Should I expect the fatty to stick to my stainless steel grates, or should the fat in this thing help the stickiness when it's time for me to remove it?


----------



## cajunsmoke13 (Sep 2, 2009)

Never had mine stick.  Should be fine..


----------



## tlhiv (Sep 2, 2009)

Thanks.  Should it rest before slicing (like my long smoked meats)?


----------



## mballi3011 (Sep 2, 2009)

You sound alittle bit antsy there tlhiv don't worry it will be fine. Just let it go I know how much you want to dig into that nice hot smokey flavored pizza fattie with all that cheese just oozing out all over the plate and that smokey bacon weave will I get a big piece or should I let it rest longer it's so nice and brownish color and NO YOU HAVE TO TAKE SOME PICTURES FIRST thats for us then you can get back to that smokey hot goodness.


----------



## bbq engineer (Sep 2, 2009)

Looking good!  I am really interested in your perception after you get to cut it open.  Make sure you document it for us!


----------



## tlhiv (Sep 2, 2009)

Here are some pics of the finished product.  I must say that it was quite a tasty treat.  I'm pretty impressed.  My only complaint is that it seems a little greasy.  I suspect that's more from the pepperoni and less due to the bacon, so hopefully future fatties (e.g., breakfast) will be close to perfect.

Thanks again for all the help.


----------



## fmcowboy (Sep 2, 2009)

Tlhiv:

Great job. Looks good. Yeah the grease is from the pepperoni. What I did to combat this was to nukle the slices for about 15 seconds on some papertowels then blot all of the grease off. it took care of almost all of the grease in he finished product.

take a look at my first Italian fattie and see what I mean.

again great job!!


----------



## beer-b-q (Sep 2, 2009)

Nice Job on your first fattie, it looks great...


----------



## rivet (Sep 3, 2009)

Excellent job on your first fattie! Welcome to the club. It only gets better from here


----------



## fmcowboy (Sep 3, 2009)

oops, forgot the link

http://smokingmeatforums.com/forums/...attie+italiano

notice all that grease


----------



## bbq engineer (Sep 3, 2009)

for a great first fattie!


One fattie that I did included pepperoni, and I thought it might be greasy too...to combat this, I put the pepperoni on the bacon and rolled the fattie the same.

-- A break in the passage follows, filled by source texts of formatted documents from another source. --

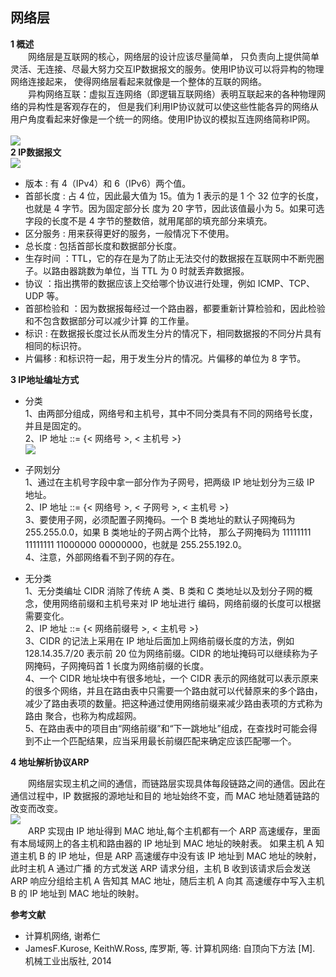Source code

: 网络层
---
**1 概述**  
&emsp;&emsp;网络层是互联网的核心，网络层的设计应该尽量简单，
只负责向上提供简单灵活、无连接、尽最大努力交互IP数据报文的服务。使用IP协议可以将异构的物理网络连接起来，
使得网络层看起来就像是一个整体的互联的网络。    
&emsp;&emsp;异构网络互联：虚拟互连网络（即逻辑互联网络）表明互联起来的各种物理网络的异构性是客观存在的，
但是我们利用IP协议就可以使这些性能各异的网络从用户角度看起来好像是一个统一的网络。使用IP协议的模拟互连网络简称IP网。<br>    
![](https://github.com/zhuqianqian1996/CS-Master-Note/blob/%E8%AE%A1%E7%AE%97%E6%9C%BA%E7%BD%91%E7%BB%9C/%E5%9B%BE%E7%89%87/IP%E5%8D%8F%E8%AE%AE.bmp)<br>
**2 IP数据报文**  
![](https://github.com/zhuqianqian1996/CS-Master-Note/blob/%E8%AE%A1%E7%AE%97%E6%9C%BA%E7%BD%91%E7%BB%9C/%E5%9B%BE%E7%89%87/IP%E6%95%B0%E6%8D%AE%E6%8A%A5%E6%A0%BC%E5%BC%8F.bmp)    
* 版本 : 有 4（IPv4）和 6（IPv6）两个值。
* 首部长度 : 占 4 位，因此最大值为 15。值为 1 表示的是 1 个 32 位字的长度，也就是 4 字节。因为固定部分长
度为 20 字节，因此该值最小为 5。如果可选字段的长度不是 4 字节的整数倍，就用尾部的填充部分来填充。
* 区分服务 : 用来获得更好的服务，一般情况下不使用。
* 总长度 : 包括首部长度和数据部分长度。
* 生存时间 ：TTL，它的存在是为了防止无法交付的数据报在互联网中不断兜圈子。以路由器跳数为单位，当 TTL
为 0 时就丢弃数据报。
* 协议 ：指出携带的数据应该上交给哪个协议进行处理，例如 ICMP、TCP、UDP 等。
* 首部检验和 ：因为数据报每经过一个路由器，都要重新计算检验和，因此检验和不包含数据部分可以减少计算
的工作量。
* 标识 : 在数据报长度过长从而发生分片的情况下，相同数据报的不同分片具有相同的标识符。
* 片偏移 : 和标识符一起，用于发生分片的情况。片偏移的单位为 8 字节。<br>
  
**3 IP地址编址方式**  
* 分类   
1、由两部分组成，网络号和主机号，其中不同分类具有不同的网络号长度，并且是固定的。  
2、IP 地址 ::= {< 网络号 >, < 主机号 >}    
![](https://github.com/zhuqianqian1996/CS-Master-Note/blob/%E8%AE%A1%E7%AE%97%E6%9C%BA%E7%BD%91%E7%BB%9C/%E5%9B%BE%E7%89%87/IP%E5%9C%B0%E5%9D%80%E5%88%86%E7%B1%BB.bmp)
* 子网划分  
1、通过在主机号字段中拿一部分作为子网号，把两级 IP 地址划分为三级 IP 地址。  
2、IP 地址 ::= {< 网络号 >, < 子网号 >, < 主机号 >}  
3、要使用子网，必须配置子网掩码。一个 B 类地址的默认子网掩码为 255.255.0.0，如果 B 类地址的子网占两个比特，
那么子网掩码为 11111111 11111111 11000000 00000000，也就是 255.255.192.0。
<br>4、注意，外部网络看不到子网的存在。   

* 无分类  
1、无分类编址 CIDR 消除了传统 A 类、B 类和 C 类地址以及划分子网的概念，使用网络前缀和主机号来对 IP 地址进行
编码，网络前缀的长度可以根据需要变化。<br>
2、IP 地址 ::= {< 网络前缀号 >, < 主机号 >}<br>
3、CIDR 的记法上采用在 IP 地址后面加上网络前缀长度的方法，例如 128.14.35.7/20 表示前 20 位为网络前缀。CIDR 的地址掩码可以继续称为子网掩码，子网掩码首 1 长度为网络前缀的长度。<br>
4、一个 CIDR 地址块中有很多地址，一个 CIDR 表示的网络就可以表示原来的很多个网络，并且在路由表中只需要一个路由就可以代替原来的多个路由，减少了路由表项的数量。把这种通过使用网络前缀来减少路由表项的方式称为路由
聚合，也称为构成超网。<br>
5、在路由表中的项目由“网络前缀”和“下一跳地址”组成，在查找时可能会得到不止一个匹配结果，应当采用最长前缀匹配来确定应该匹配哪一个。    
  
**4 地址解析协议ARP**    

&emsp;&emsp;网络层实现主机之间的通信，而链路层实现具体每段链路之间的通信。因此在通信过程中，IP 数据报的源地址和目的
地址始终不变，而 MAC 地址随着链路的改变而改变。    
![](https://github.com/zhuqianqian1996/CS-Master-Note/blob/%E8%AE%A1%E7%AE%97%E6%9C%BA%E7%BD%91%E7%BB%9C/%E5%9B%BE%E7%89%87/ARP%E5%8D%8F%E8%AE%AE.bmp)  
&emsp;&emsp;ARP 实现由 IP 地址得到 MAC 地址,每个主机都有一个 ARP 高速缓存，里面有本局域网上的各主机和路由器的 IP 地址到 MAC 地址的映射表。
如果主机 A 知道主机 B 的 IP 地址，但是 ARP 高速缓存中没有该 IP 地址到 MAC 地址的映射，此时主机 A 通过广播
的方式发送 ARP 请求分组，主机 B 收到该请求后会发送 ARP 响应分组给主机 A 告知其 MAC 地址，随后主机 A 向其
高速缓存中写入主机 B 的 IP 地址到 MAC 地址的映射。

  
**参考文献**   
* 计算机网络, 谢希仁<br>
* JamesF.Kurose, KeithW.Ross, 库罗斯, 等. 计算机网络: 自顶向下方法 [M]. 机械工业出版社, 2014
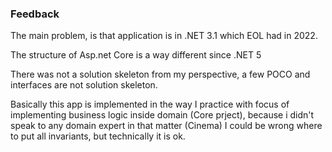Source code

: ### Feedback


The main problem, is that application is in .NET 3.1 which EOL had in 2022.

The structure of Asp.net Core is a way different since .NET 5

There was not a solution skeleton from my perspective, a few POCO and 
interfaces are not solution skeleton.

Basically this app is implemented in the way I practice with focus 
of implementing business logic inside domain (Core prject), because
i didn't speak to any domain expert in that matter (Cinema) I could be 
wrong where to put all invariants, but technically it is ok.

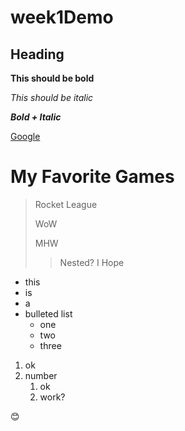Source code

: # week1Demo

## Heading

**This should be bold**

*This should be italic*

***Bold + Italic***

[Google](http://www.google.com)

# My Favorite Games
>Rocket League
>
>WoW
>
>MHW
>
>>Nested?
>>I Hope

- this
- is
- a
- bulleted list
    - one
    - two
    - three

1. ok
2. number
    1. ok
    1. work?


:blush:


  

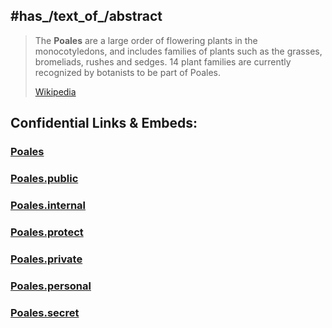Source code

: 
## #has_/text_of_/abstract 

> The **Poales** are a large order of flowering plants in the monocotyledons, and includes families of plants such as the grasses, bromeliads, rushes and sedges. 
> 14 plant families are currently recognized by botanists to be part of Poales.
>
> [Wikipedia](https://en.wikipedia.org/wiki/Poales) 




## Confidential Links & Embeds: 

### [Poales](/_Standards/bio/bio~Domain/Eukaryotes/Plants/Land_Plant/Seed_Plant/Flowering_Plant/Monocot/Commelinanae/Poales.md) 

### [Poales.public](/_public/bio/bio~Domain/Eukaryotes/Plants/Land_Plant/Seed_Plant/Flowering_Plant/Monocot/Commelinanae/Poales.public.md) 

### [Poales.internal](/_internal/bio/bio~Domain/Eukaryotes/Plants/Land_Plant/Seed_Plant/Flowering_Plant/Monocot/Commelinanae/Poales.internal.md) 

### [Poales.protect](/_protect/bio/bio~Domain/Eukaryotes/Plants/Land_Plant/Seed_Plant/Flowering_Plant/Monocot/Commelinanae/Poales.protect.md) 

### [Poales.private](/_private/bio/bio~Domain/Eukaryotes/Plants/Land_Plant/Seed_Plant/Flowering_Plant/Monocot/Commelinanae/Poales.private.md) 

### [Poales.personal](/_personal/bio/bio~Domain/Eukaryotes/Plants/Land_Plant/Seed_Plant/Flowering_Plant/Monocot/Commelinanae/Poales.personal.md) 

### [Poales.secret](/_secret/bio/bio~Domain/Eukaryotes/Plants/Land_Plant/Seed_Plant/Flowering_Plant/Monocot/Commelinanae/Poales.secret.md)

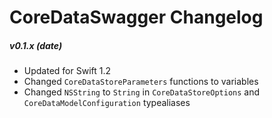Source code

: CoreDataSwagger Changelog
======================

##### v0.1.x (date)
 - Updated for Swift 1.2
 - Changed `CoreDataStoreParameters` functions to variables
 - Changed `NSString` to `String` in `CoreDataStoreOptions` and `CoreDataModelConfiguration` typealiases
 
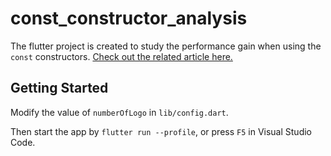 # const_constructor_analysis

The flutter project is created to study the performance gain when using the `const` constructors. [Check out the related article here.](https://medium.com/@crizantlai/flutter-performance-analysis-of-const-constructor-d2a72fd8a043)

## Getting Started

Modify the value of `numberOfLogo` in `lib/config.dart`. 

Then start the app by `flutter run --profile`, or press `F5` in Visual Studio Code.
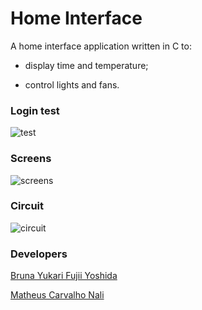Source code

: # Home Interface

A home interface application written in C to:

* display time and temperature;

* control lights and fans.



### Login test

![test](https://raw.githubusercontent.com/matheuscnali/home_interface/master/images/test.gif)



### Screens

![screens](https://raw.githubusercontent.com/matheuscnali/home_interface/master/images/screens.png)



### Circuit

![circuit](https://raw.githubusercontent.com/matheuscnali/home_interface/master/images/circuit.png)



### Developers

[Bruna Yukari Fujii Yoshida](https://github.com/brunayfy)

[Matheus Carvalho Nali](https://github.com/matheuscnali)
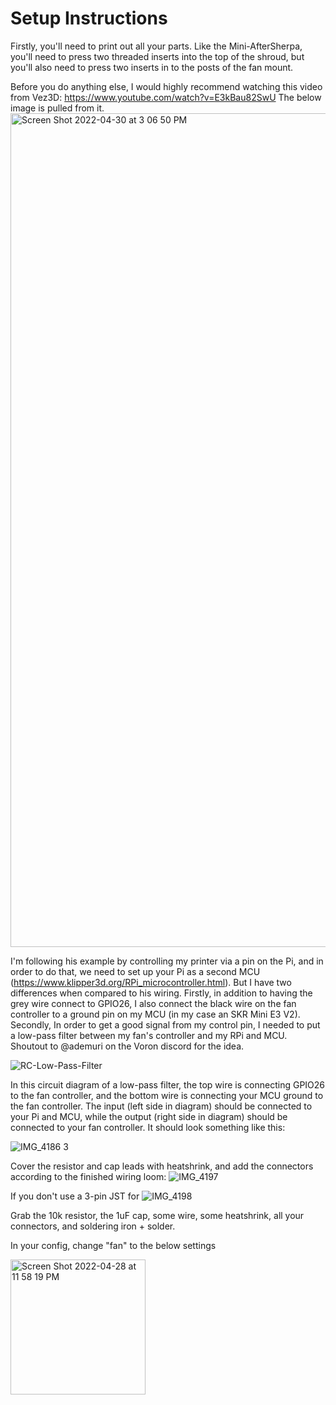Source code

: # Setup Instructions
Firstly, you'll need to print out all your parts. Like the Mini-AfterSherpa, you'll need to press two threaded inserts into the top of the shroud, but you'll also need to press two inserts in to the posts of the fan mount.

Before you do anything else, I would highly recommend watching this video from Vez3D: https://www.youtube.com/watch?v=E3kBau82SwU
The below image is pulled from it.
<img width="1334" alt="Screen Shot 2022-04-30 at 3 06 50 PM" src="https://user-images.githubusercontent.com/93737816/166124166-685a0327-5af3-42d9-935c-29a4c3455579.png">

I'm following his example by controlling my printer via a pin on the Pi, and in order to do that, we need to set up your Pi as a second MCU (https://www.klipper3d.org/RPi_microcontroller.html). But I have two differences when compared to his wiring. Firstly, in addition to having the grey wire connect to GPIO26, I also connect the black wire on the fan controller to a ground pin on my MCU (in my case an SKR Mini E3 V2). 
Secondly, In order to get a good signal from my control pin, I needed to put a low-pass filter between my fan's controller and my RPi and MCU. Shoutout to @ademuri on the Voron discord for the idea.

![RC-Low-Pass-Filter](https://user-images.githubusercontent.com/93737816/166124358-5a75a4ce-446e-4044-aa16-12f0d58c5985.png)

In this circuit diagram of a low-pass filter, the top wire is connecting GPIO26 to the fan controller, and the bottom wire is connecting your MCU ground to the fan controller. The input (left side in diagram) should be connected to your Pi and MCU, while the output (right side in diagram) should be connected to your fan controller. It should look something like this:

![IMG_4186 3](https://user-images.githubusercontent.com/93737816/166124846-36db728c-7955-4b6a-9fbf-baaf72c8e721.JPG)

Cover the resistor and cap leads with heatshrink, and add the connectors according to the finished wiring loom:
![IMG_4197](https://user-images.githubusercontent.com/93737816/166124548-bd6d72f8-fb3f-4af6-bbea-96309f3f34d6.JPG)

If you don't use a 3-pin JST for 
![IMG_4198](https://user-images.githubusercontent.com/93737816/166124560-929e95d8-df47-4fa8-b108-b082f1d60aef.JPG)

Grab the 10k resistor, the 1uF cap, some wire, some heatshrink, all your connectors, and soldering iron + solder.

In your config, change "fan" to the below settings

<img width="216" alt="Screen Shot 2022-04-28 at 11 58 19 PM" src="https://user-images.githubusercontent.com/93737816/165898117-19b03a1c-e4a8-4704-80c5-b39b65fa33c3.png">
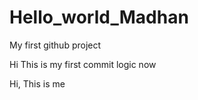 # Hello_world_Madhan
My first github project 

Hi This is my first commit logic now

Hi, This is me
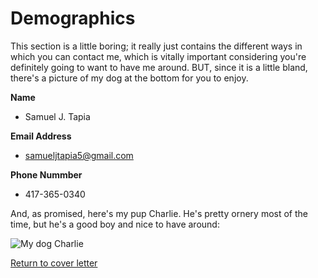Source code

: # Demographics
This section is a little boring; it really just contains the different ways in which you can contact me, which is vitally important considering you're definitely going to want to have me around. BUT, since it is a little bland, there's a picture of my dog at the bottom for you to enjoy.

**Name**
- Samuel J. Tapia

**Email Address**
- samueljtapia5@gmail.com

**Phone Nummber**
- 417-365-0340


And, as promised, here's my pup Charlie. He's pretty ornery most of the time, but he's a good boy and nice to have around:

![My dog Charlie](https://photos.app.goo.gl/QjzQSGvKupv4Y5yf7)




[Return to cover letter](https://github.com/SJTapia/resume/tree/main)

That way, the grease from the pepperoni dripped away instead of being encapsulated inside the sausage of the fattie. It worked really well...check it out at this link.

http://www.smokingmeatforums.com/for...ad.php?t=75603


----------



## irishteabear (Sep 3, 2009)

Nice job!  
	

	
	
		
		



		
		
	


	





 Glad you went ahead and made one.   Welcome to the addiction!


----------